長崎県民宿泊割引、佐世保再開へ 客足の戻りに「不安」も

 長崎県民限定の県内宿泊割引キャンペーンが佐世保市でも15日から再開されることが決まり、宿泊事業者や市民からは歓迎の声が上がった。一方、飲食業界からは「すぐに客足が戻るとは思えない」と不安の声が聞かれた。
 同キャンペーンは1日再開したが、佐世保市のみ新型コロナウイルス感染が拡大傾向で推移しているとして、同市民の利用と同市内の宿泊施設の適用が見送られていた。
 ホテルオークラJRハウステンボス(同市)の担当者は「やっと再開が決まり、安心した」と胸をなで下ろす。学校の夏休みに入る前のタイミングだったため、夏休み期間中の宿泊予約の増加が期待できるという。他市町に比べ2週間遅れたが「それくらいで再開できて良かった。感染対策を万全にしてお客さまをお迎えしたい」と前向きに受け止める。

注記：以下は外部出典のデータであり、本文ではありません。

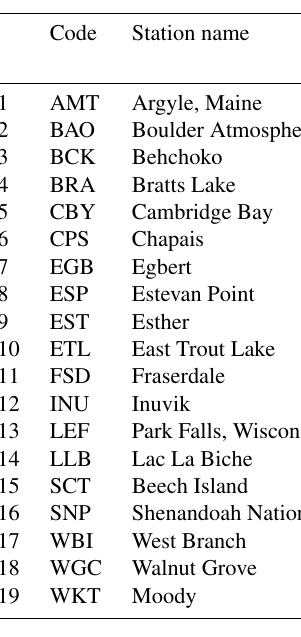
Table 2. Experiment design. n/a – not applicable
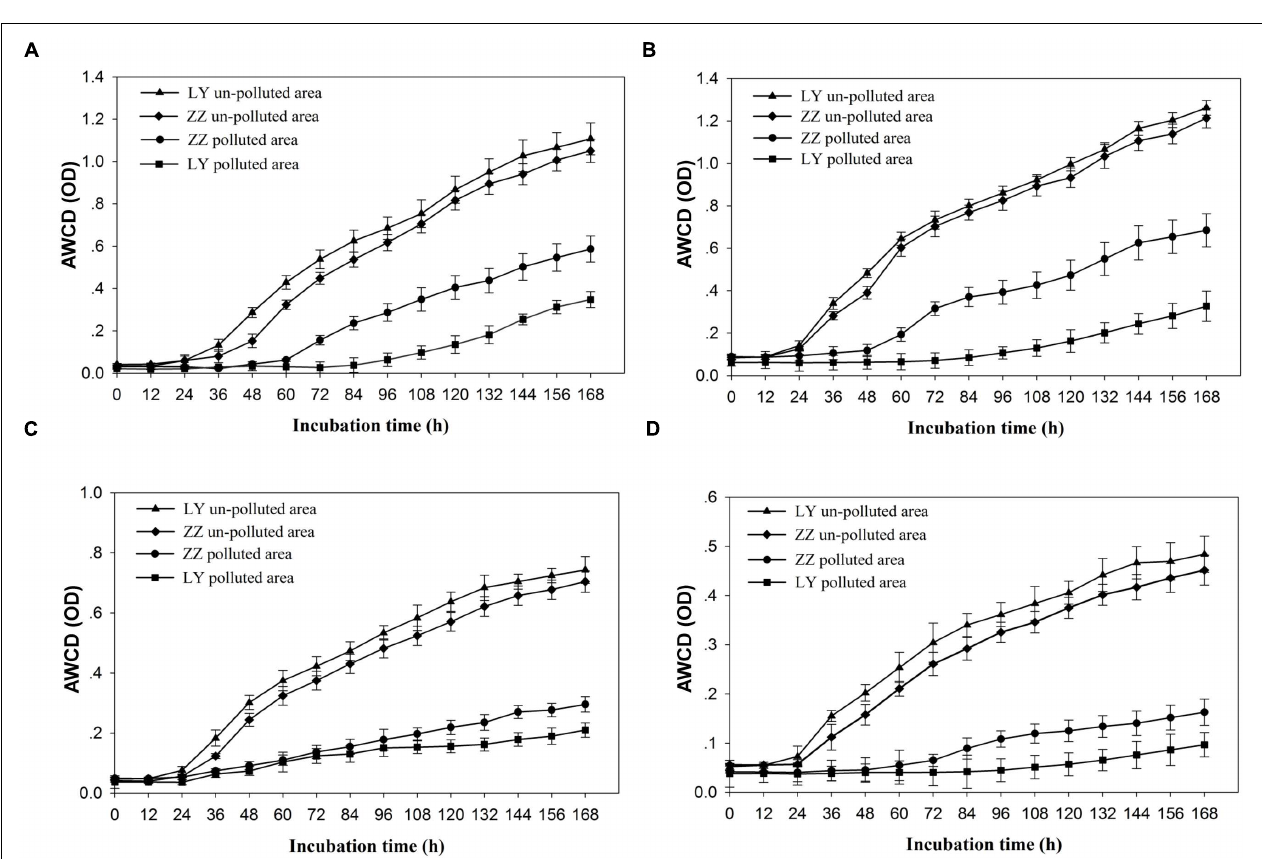
FIGURE 2 | Utilization of four kinds of carbon sources by soil microbial community from different sampling areas. (A–D) Representing the amino acid and its derivates (AD), sugar and its derivates (SD), fatty acid and its derivates (FD), or secondary metabolites (SM), and average well color development (AWCD) indicating the average value of three replicated results of one Biolog-Ecoplate. LY and ZZ mean Liuyang and Zhuzhou City, respectively.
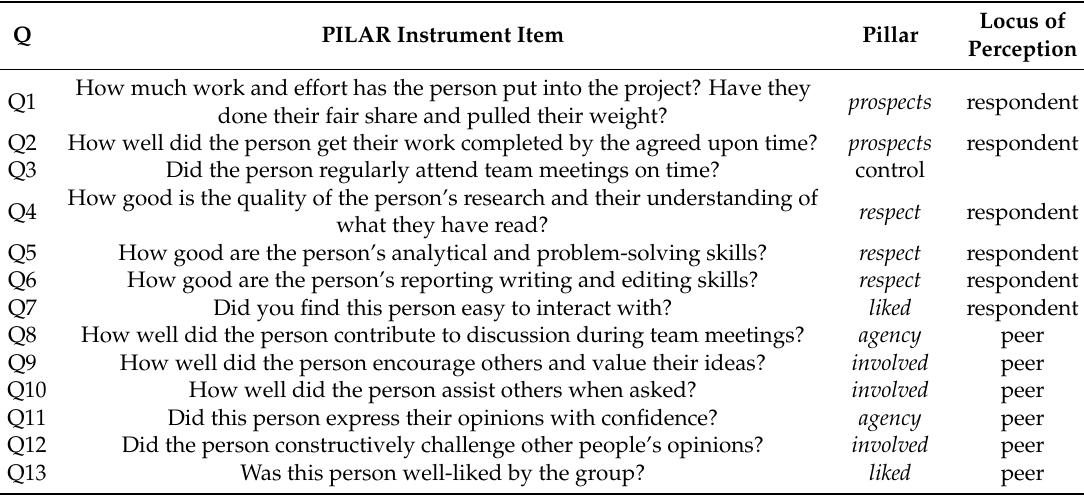
Table 2. Peer assessment questions administered by the online PILAR instrument. For each question, alignment with Pillars, and locus of perception, is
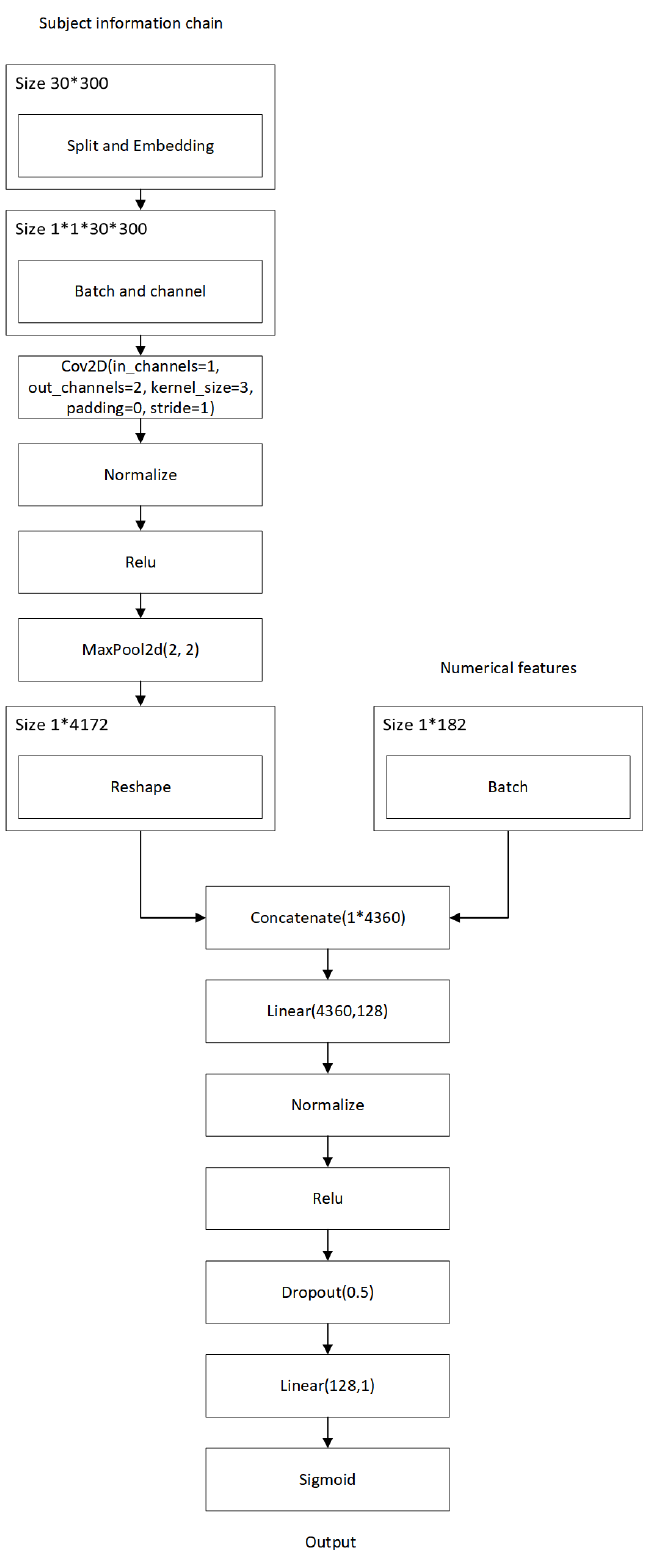
Figure A1. Details of the CNN-based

 利用を待ち望んでいた市民も歓迎する。大学職員の40代男性は「利用することで、経済回復の役に立ちたいという思いもある。雲仙や島原などに行ってみたい」。
 一方、市内の飲食業者でつくる佐世保観光料飲組合の牛島俊治常務理事(51)は「手放しでは喜べない」と危機感を募らせる。これまでにも県内の感染者が減少した時期はあったが、客は戻らず、苦しい状況が続いている。「みんな死に物狂いで頑張っているが、売り上げが8~9割減っている事業者も多い。県や市には、飲食店利用者が増えるような取り組みをしてほしい」と支援を求める。
 市保健福祉部の野村成人部長は「市民に我慢を強いるばかりで心苦しかった。ひと安心したが、今後は第5波も予想される。感染の再拡大を食い止めるため、引き続き対策の徹底をお願いしたい」と話した。